_ABOUT THIS TASK:_
From the entries provided below, copy each line that contains the word "hand".

________________________

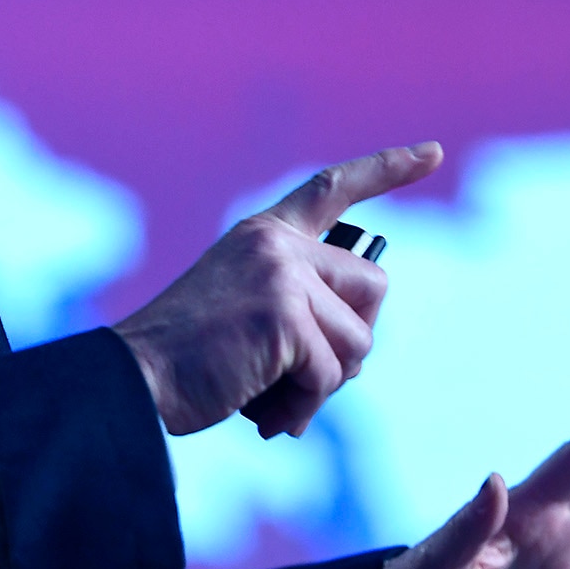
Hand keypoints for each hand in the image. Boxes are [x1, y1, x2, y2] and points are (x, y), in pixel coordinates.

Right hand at [114, 143, 441, 436]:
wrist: (136, 379)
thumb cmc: (189, 360)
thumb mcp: (247, 309)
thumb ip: (299, 303)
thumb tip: (357, 347)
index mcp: (266, 234)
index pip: (335, 187)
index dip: (389, 168)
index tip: (433, 153)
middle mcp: (278, 245)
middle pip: (374, 286)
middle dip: (353, 339)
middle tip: (308, 373)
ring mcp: (284, 277)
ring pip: (359, 341)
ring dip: (325, 384)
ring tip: (275, 398)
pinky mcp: (285, 318)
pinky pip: (330, 375)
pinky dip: (304, 407)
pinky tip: (267, 415)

________________________

_PROBLEM SOLUTION:_
Hand keypoints for each hand in the image. Boxes are [x1, y1, x2, y2] and points are (x, y), in pixel coordinates.
Right hand at [114, 143, 441, 436]:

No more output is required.